Three years after they first sang that song, a guy came along to run for president by trying to tap into our hopes, rather than our fears. Following the 2016 election, as Obama’s eight years in the White House were coming to a end, Oprah asked Michelle Obama if her husband’s administration had achieved the kind of hope he promised. The former first lady’s answer was: “Yes, I do because we feel the difference now…Now we’re feeling what having no hope feels like.”

In one sense, I agree with Michelle. These days the fears win out too often over the hope. But here’s the thing…our hope should never be about one individual we elect as president. Barack Obama was an extraordinary man who inspired hope on a lot of different levels. But presidents in this country come and go—which is a good thing. If we have hope as long as someone like him is in office and lose it when they’re gone, then we’re looking in the wrong place for inspiration.

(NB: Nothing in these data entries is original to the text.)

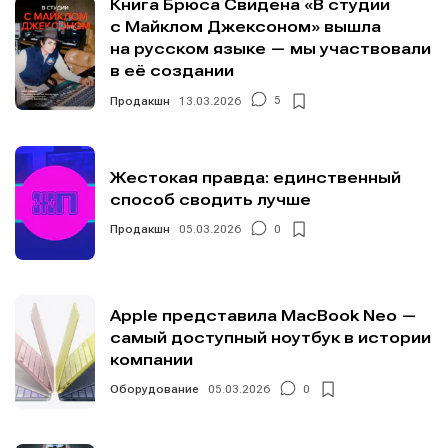
Книга Брюса Свидена «В студии
с Майклом Джексоном» вышла
на русском языке — мы участвовали
в её создании
Продакшн
13.03.2026
5
Жестокая правда: единственный
способ сводить лучше
Продакшн
05.03.2026
0
Apple представила MacBook Neo —
самый доступный ноутбук в истории
компании
Оборудование
05.03.2026
0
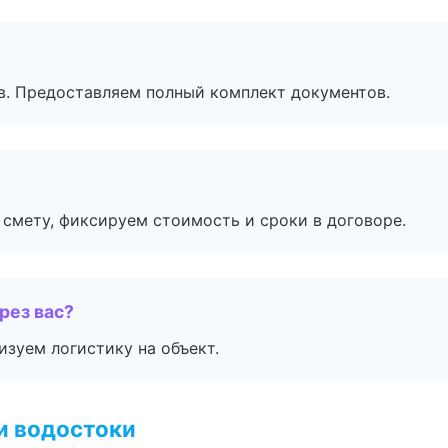
в. Предоставляем полный комплект документов.
смету, фиксируем стоимость и сроки в договоре.
рез вас?
изуем логистику на объект.
и водостоки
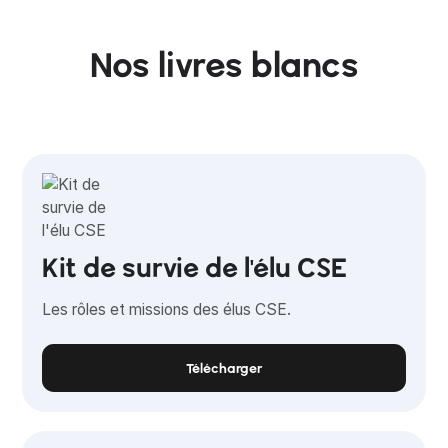
Nos livres blancs
Kit de survie de l'élu CSE
Les rôles et missions des élus CSE.
Télécharger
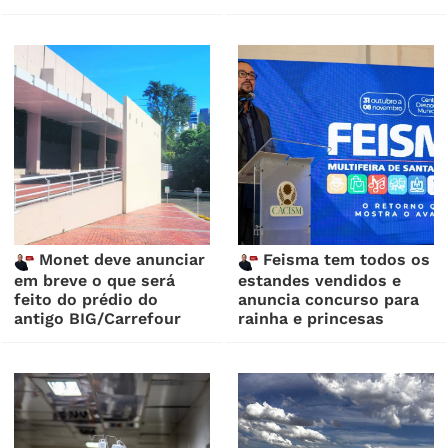
Monet deve anunciar
Feisma tem todos os
em breve o que será
estandes vendidos e
feito do prédio do
anuncia concurso para
antigo BIG/Carrefour
rainha e princesas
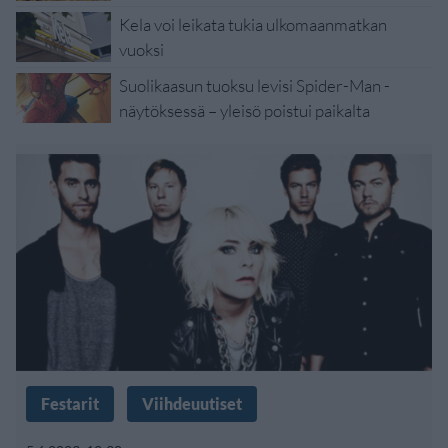
Kela voi leikata tukia ulkomaanmatkan
vuoksi
Suolikaasun tuoksu levisi Spider-Man -
näytöksessä – yleisö poistui paikalta
Festarit
Viihdeuutiset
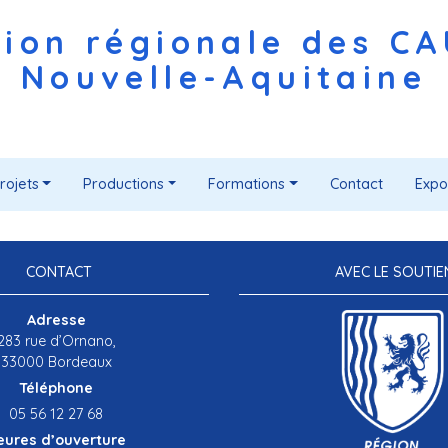
ion régionale des C
Nouvelle-Aquitaine
rojets
Productions
Formations
Contact
Expo
CONTACT
AVEC LE SOUTIE
Adresse
283 rue d’Ornano,
33000 Bordeaux
Téléphone
05 56 12 27 68
eures d’ouverture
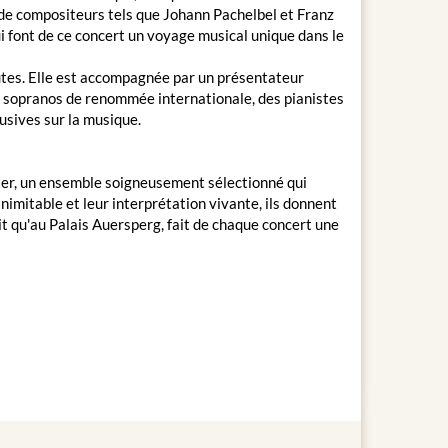
de compositeurs tels que Johann Pachelbel et Franz
i font de ce concert un voyage musical unique dans le
tes. Elle est accompagnée par un présentateur
s sopranos de renommée internationale, des pianistes
usives sur la musique.
ter, un ensemble soigneusement sélectionné qui
inimitable et leur interprétation vivante, ils donnent
uit qu'au Palais Auersperg, fait de chaque concert une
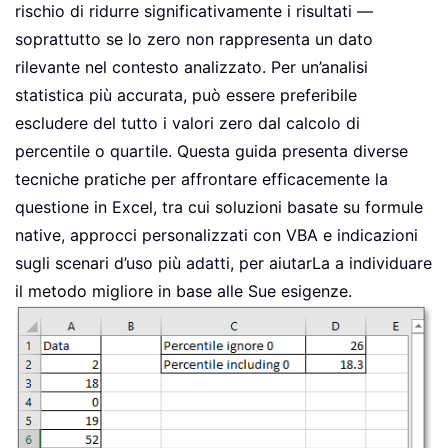
rischio di ridurre significativamente i risultati —
soprattutto se lo zero non rappresenta un dato
rilevante nel contesto analizzato. Per un’analisi
statistica più accurata, può essere preferibile
escludere del tutto i valori zero dal calcolo di
percentile o quartile. Questa guida presenta diverse
tecniche pratiche per affrontare efficacemente la
questione in Excel, tra cui soluzioni basate su formule
native, approcci personalizzati con VBA e indicazioni
sugli scenari d’uso più adatti, per aiutarLa a individuare
il metodo migliore in base alle Sue esigenze.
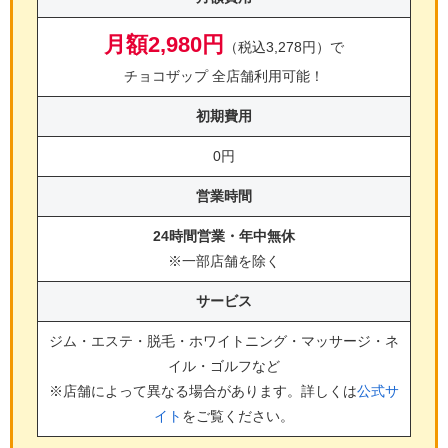
月額2,980円
（税込3,278円）で
チョコザップ 全店舗利用可能！
初期費用
0円
営業時間
24時間営業・年中無休
※一部店舗を除く
サービス
ジム・エステ・脱毛・ホワイトニング・マッサージ・ネ
イル・ゴルフ
など
※店舗によって異なる場合があります。詳しくは
公式サ
イト
をご覧ください。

That is what the song from the Dixie Chicks brought to mind. While they didn’t say in directly, inspiration in a democracy rests on our hope in each other. Frankly, that is what got shattered for me on the night Donald Trump was elected president. All of the sudden the gulf between people like me and those who voted for him seemed too vast to traverse. It’s felt like that ever since. Often, my only hope is that on election day, there are more of us who get out to the polls than there are of them.

That’s not a bad thing to hope—and work towards. But what really wears on me are all the lies and delusions that are being used to spread hate, fear and divisions. I’m not so naive as to think that, in a country this big, we could all agree. As the song says, “It’s OK for us to disagree, we can work it out lovingly.” That is where my hope is tested on a daily basis.